Toutefois et c’est ainsi que
se trouve toute la complexité de la place des élites, ils ne doivent pas faire usage de leur
influence pour leurs propres intérêts uniquement.
Mais qu'entend-on par le terme d’élite ? Le
concept d'élite renvoie à un groupe restreint de personnes qui détient un pouvoir, une
influence ou une autorité particulièrement marqués au sein d'une société.
Ces élites peuvent
émerger en raison de divers facteurs tels que la richesse, l'éducation, ou d'autres formes de
privilèges.
Dans ce cas et selon les dires de Karl Popper, pourrait-on imaginer une société
sans ces élites ? Le sujet interroge la faisabilité d'une société dépourvue d'élites, où le
pouvoir serait équitablement partagé entre tous les membres.
Cela soulève des questions
fondamentales sur la nature humaine, la structuration sociale, et la possibilité de créer des
modèles alternatifs aux systèmes qui favorisent la concentration du pouvoir.
Nous explorerons premièrement les arguments en faveur de cette possibilité.
Ensuite nous
verrons les obstacles potentiels à la réalisation d’une société anti-élitiste.
Et finalement nous
citerons les limites des modèles égalitaires.
Partie 1 : Les arguments en faveur de la possibilité d'une société sans élites
L’existence d’élites au sein de la société paraît contradictoire avec le fonctionnement
d’un système politique démocratique qui suppose l’égalité des citoyens.
A travers l’histoire
les hommes ont tenté de fonder des sociétés au sein desquels il n’existerait pas de pouvoir
direct, pas de concentration du pouvoir, une société dans laquelle les hommes évoluent
ensemble sur un pied égalitaire.
Prenons les revendications anarchistes, en particulier son
versant non-violent.
En 1840, dans l'histoire de l'anarchisme, Pierre-Joseph Proudhon est
le premier théoricien qui revendique explicitement la qualité d' «anarchiste».
Une société
anarchique, dans son idéal, rejette l'idée d'une hiérarchie rigide et permanente, y compris
celle des élites.

▶ **VOTRE TRAVAIL**:
- a) Répondez aux questions suivantes sur le texte consacré aux élites.
(i) Selon ce texte, quels facteurs peuvent faire émerger les élites ?
(ii) En quelle année Pierre-Joseph Proudhon revendique-t-il explicitement la qualité d'« anarchiste » ?
(iii) Avec quoi l'existence d'élites paraît-elle contradictoire ?
- b) Restituez mot pour mot le passage du texte consacré aux élites qui s'ouvre sur les mots contenant "Toutefois et c’est" et se termine par "tous les membres.".

(Données extraites)
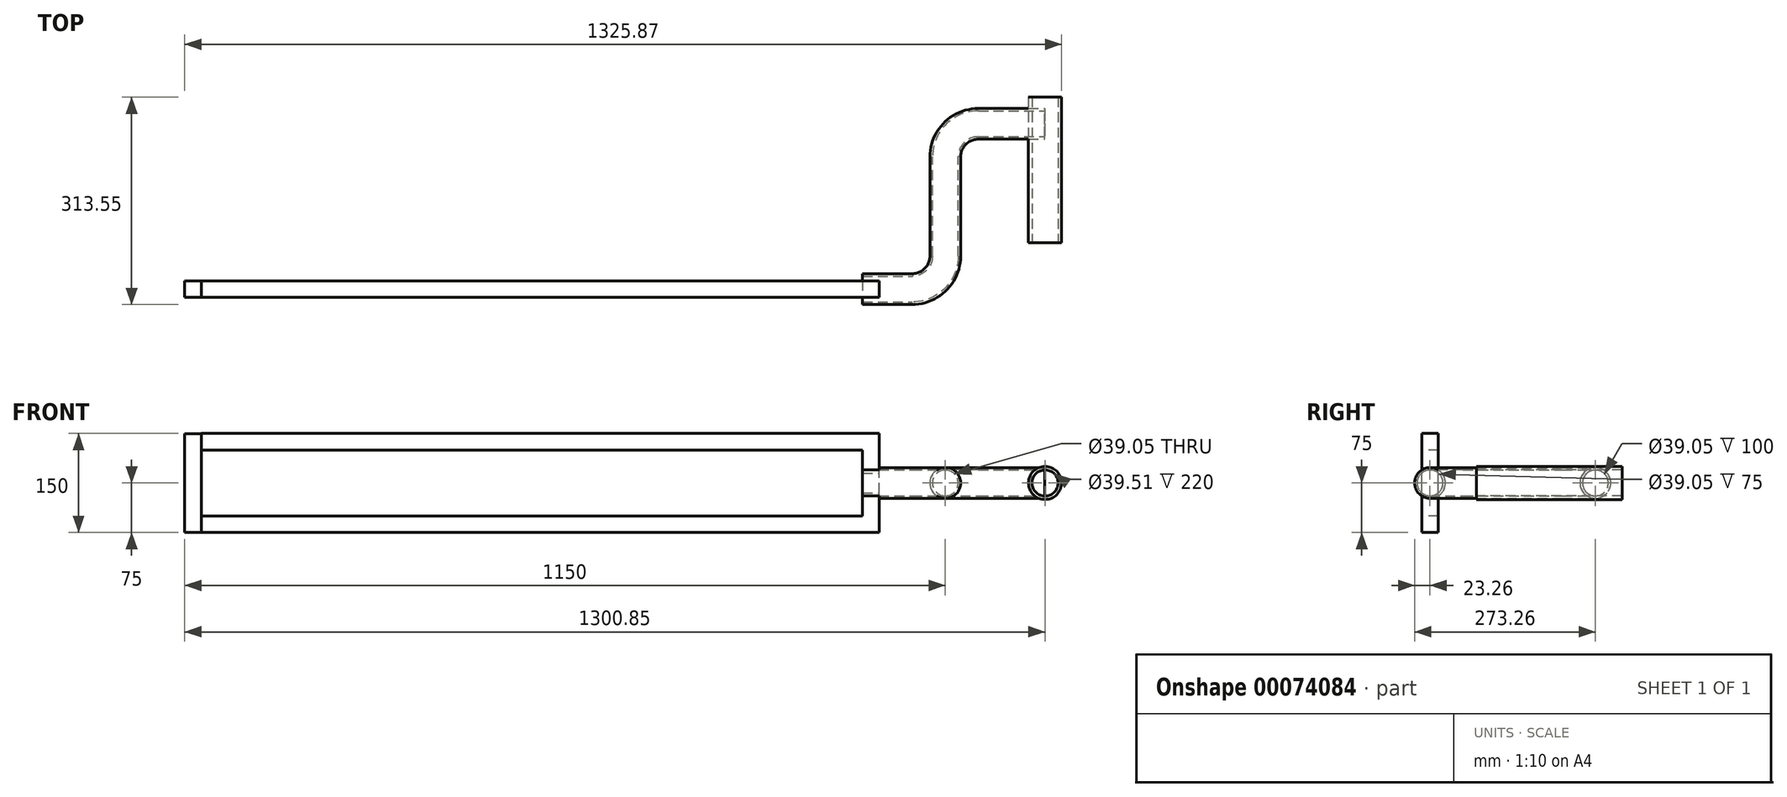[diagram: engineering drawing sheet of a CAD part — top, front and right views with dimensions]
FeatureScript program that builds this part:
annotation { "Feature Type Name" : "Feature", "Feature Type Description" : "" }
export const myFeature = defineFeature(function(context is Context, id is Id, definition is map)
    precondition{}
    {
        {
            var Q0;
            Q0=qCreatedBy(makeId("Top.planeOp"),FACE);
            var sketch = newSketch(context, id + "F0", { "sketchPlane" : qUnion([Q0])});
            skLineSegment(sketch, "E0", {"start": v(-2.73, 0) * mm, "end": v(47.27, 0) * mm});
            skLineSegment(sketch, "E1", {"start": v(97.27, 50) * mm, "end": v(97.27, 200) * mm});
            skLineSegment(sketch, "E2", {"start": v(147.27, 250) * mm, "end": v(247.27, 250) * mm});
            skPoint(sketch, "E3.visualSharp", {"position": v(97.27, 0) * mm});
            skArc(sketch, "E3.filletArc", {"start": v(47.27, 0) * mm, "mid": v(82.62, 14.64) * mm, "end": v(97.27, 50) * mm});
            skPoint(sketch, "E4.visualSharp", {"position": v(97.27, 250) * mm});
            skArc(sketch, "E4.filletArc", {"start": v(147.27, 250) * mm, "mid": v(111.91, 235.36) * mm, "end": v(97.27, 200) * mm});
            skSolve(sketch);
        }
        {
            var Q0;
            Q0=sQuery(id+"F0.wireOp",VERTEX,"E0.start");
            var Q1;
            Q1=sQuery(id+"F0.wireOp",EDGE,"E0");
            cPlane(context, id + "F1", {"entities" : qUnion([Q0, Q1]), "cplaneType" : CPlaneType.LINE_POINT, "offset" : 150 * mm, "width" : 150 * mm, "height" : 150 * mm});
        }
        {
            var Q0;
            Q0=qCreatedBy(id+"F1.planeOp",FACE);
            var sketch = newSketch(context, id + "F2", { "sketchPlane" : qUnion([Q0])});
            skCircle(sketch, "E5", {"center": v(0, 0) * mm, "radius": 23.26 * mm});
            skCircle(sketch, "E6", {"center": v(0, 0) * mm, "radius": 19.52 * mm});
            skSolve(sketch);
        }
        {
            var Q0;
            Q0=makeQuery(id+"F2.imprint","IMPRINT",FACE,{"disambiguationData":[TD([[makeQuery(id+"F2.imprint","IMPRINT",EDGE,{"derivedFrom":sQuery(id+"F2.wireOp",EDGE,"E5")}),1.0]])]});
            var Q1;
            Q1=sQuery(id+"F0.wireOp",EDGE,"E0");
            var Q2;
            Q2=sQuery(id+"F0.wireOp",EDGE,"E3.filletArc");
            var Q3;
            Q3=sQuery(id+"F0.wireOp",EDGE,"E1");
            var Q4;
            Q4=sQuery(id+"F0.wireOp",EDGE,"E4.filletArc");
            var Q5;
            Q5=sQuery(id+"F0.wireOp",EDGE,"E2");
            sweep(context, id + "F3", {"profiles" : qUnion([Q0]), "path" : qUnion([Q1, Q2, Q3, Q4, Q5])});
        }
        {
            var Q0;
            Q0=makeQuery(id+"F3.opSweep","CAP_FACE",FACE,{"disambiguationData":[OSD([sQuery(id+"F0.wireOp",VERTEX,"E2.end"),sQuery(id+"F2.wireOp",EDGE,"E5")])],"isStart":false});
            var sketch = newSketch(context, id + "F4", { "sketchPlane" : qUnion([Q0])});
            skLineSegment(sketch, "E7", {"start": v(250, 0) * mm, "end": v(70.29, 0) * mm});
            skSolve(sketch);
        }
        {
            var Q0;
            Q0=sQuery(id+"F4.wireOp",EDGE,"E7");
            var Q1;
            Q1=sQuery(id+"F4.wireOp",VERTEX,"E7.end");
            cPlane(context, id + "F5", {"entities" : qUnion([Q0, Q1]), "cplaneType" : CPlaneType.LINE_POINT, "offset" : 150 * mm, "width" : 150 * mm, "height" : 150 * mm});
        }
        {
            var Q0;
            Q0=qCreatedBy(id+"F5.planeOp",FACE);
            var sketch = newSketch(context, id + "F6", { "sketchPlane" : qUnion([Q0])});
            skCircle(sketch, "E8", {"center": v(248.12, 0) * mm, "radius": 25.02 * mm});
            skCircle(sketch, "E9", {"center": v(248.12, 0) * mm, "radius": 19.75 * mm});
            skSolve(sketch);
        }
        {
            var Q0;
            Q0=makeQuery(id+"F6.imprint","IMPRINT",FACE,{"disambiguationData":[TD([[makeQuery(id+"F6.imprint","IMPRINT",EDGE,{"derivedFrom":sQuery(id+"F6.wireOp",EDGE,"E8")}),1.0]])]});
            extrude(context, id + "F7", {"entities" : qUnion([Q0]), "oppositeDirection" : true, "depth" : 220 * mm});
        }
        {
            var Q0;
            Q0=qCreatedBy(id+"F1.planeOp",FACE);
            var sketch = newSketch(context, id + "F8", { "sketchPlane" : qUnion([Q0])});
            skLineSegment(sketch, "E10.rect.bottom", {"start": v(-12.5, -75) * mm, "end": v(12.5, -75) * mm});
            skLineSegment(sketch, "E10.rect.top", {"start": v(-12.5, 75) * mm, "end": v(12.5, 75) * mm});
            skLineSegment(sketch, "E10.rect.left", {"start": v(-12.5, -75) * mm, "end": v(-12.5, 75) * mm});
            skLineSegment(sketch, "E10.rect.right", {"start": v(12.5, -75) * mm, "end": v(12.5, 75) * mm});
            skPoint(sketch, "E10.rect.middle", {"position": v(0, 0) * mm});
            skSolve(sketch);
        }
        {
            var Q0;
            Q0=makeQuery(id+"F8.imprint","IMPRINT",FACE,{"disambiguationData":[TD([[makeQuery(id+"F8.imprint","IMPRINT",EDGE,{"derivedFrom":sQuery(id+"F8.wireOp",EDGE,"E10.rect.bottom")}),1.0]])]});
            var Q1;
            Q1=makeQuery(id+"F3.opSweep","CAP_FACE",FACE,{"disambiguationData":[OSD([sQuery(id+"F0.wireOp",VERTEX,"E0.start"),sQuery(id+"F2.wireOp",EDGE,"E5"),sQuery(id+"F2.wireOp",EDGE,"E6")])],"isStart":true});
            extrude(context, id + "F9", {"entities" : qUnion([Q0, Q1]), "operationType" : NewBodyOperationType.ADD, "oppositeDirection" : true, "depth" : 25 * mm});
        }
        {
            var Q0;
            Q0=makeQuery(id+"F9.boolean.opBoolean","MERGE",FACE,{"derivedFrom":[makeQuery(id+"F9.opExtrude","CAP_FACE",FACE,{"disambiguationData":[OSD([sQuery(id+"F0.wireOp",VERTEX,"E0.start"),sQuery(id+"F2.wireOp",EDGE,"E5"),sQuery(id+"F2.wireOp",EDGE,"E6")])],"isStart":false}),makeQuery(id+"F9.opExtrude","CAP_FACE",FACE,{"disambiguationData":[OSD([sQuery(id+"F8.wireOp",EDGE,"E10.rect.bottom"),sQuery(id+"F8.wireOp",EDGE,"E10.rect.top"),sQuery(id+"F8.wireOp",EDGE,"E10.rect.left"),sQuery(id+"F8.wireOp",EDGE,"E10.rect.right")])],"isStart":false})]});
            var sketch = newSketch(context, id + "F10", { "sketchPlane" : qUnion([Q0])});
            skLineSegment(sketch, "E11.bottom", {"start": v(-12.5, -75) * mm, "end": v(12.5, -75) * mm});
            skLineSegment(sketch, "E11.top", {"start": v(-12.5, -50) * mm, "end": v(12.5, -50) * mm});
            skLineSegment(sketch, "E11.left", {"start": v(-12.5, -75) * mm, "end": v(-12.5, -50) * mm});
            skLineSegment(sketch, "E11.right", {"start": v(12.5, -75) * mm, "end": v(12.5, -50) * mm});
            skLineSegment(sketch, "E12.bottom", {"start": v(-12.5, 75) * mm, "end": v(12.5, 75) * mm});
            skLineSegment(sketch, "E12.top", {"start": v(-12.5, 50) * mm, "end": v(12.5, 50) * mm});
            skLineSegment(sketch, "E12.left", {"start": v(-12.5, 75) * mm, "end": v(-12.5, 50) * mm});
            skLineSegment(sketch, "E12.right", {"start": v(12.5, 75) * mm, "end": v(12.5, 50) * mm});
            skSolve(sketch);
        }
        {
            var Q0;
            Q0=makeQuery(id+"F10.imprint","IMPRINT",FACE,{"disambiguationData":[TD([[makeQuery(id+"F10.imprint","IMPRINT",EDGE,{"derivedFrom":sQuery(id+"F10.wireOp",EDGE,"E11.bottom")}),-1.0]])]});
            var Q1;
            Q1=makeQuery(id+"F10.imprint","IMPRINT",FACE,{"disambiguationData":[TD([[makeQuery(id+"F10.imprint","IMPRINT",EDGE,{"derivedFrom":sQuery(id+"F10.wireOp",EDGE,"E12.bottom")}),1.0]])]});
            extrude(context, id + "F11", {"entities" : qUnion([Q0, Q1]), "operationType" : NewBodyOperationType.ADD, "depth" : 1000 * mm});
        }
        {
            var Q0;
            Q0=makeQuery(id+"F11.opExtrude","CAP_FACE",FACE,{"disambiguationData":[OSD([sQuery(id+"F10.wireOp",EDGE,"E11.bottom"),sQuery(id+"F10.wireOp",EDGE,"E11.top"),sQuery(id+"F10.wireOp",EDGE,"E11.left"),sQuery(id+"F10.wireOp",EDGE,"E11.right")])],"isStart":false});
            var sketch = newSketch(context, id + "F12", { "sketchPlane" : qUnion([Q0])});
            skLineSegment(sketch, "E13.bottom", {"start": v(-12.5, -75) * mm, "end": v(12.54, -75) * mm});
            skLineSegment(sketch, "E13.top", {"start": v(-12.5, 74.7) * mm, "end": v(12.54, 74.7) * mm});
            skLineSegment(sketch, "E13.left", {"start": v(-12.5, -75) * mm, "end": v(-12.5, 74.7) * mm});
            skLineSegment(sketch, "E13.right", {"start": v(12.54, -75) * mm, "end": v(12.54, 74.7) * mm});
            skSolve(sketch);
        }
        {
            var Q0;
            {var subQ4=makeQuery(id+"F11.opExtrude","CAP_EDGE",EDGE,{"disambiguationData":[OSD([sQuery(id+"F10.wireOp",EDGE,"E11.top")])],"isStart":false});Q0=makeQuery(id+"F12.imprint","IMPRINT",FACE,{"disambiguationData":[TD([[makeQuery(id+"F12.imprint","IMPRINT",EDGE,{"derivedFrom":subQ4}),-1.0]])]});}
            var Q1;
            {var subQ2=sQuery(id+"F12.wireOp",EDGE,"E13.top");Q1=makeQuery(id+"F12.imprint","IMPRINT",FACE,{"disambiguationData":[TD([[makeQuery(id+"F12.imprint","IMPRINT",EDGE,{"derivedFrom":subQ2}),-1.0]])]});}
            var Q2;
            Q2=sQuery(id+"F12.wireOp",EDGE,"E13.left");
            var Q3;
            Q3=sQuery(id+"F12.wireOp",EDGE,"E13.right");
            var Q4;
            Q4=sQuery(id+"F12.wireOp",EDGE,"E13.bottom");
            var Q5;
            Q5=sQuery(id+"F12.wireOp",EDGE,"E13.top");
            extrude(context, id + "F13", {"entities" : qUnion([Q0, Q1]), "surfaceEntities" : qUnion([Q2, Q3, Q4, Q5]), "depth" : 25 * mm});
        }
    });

▶ **BONNES RÉPONSES**:
- a)
(i) La richesse, l'éducation ou d'autres formes de privilèges.
(ii) En 1840.
(iii) Avec le fonctionnement d'un système politique démocratique qui suppose l'égalité des citoyens.

- b)
Toutefois et c’est ainsi que
se trouve toute la complexité de la place des élites, ils ne doivent pas faire usage de leur
influence pour leurs propres intérêts uniquement.
Mais qu'entend-on par le terme d’élite ? Le
concept d'élite renvoie à un groupe restreint de personnes qui détient un pouvoir, une
influence ou une autorité particulièrement marqués au sein d'une société.
Ces élites peuvent
émerger en raison de divers facteurs tels que la richesse, l'éducation, ou d'autres formes de
privilèges.
Dans ce cas et selon les dires de Karl Popper, pourrait-on imaginer une société
sans ces élites ? Le sujet interroge la faisabilité d'une société dépourvue d'élites, où le
pouvoir serait équitablement partagé entre tous les membres.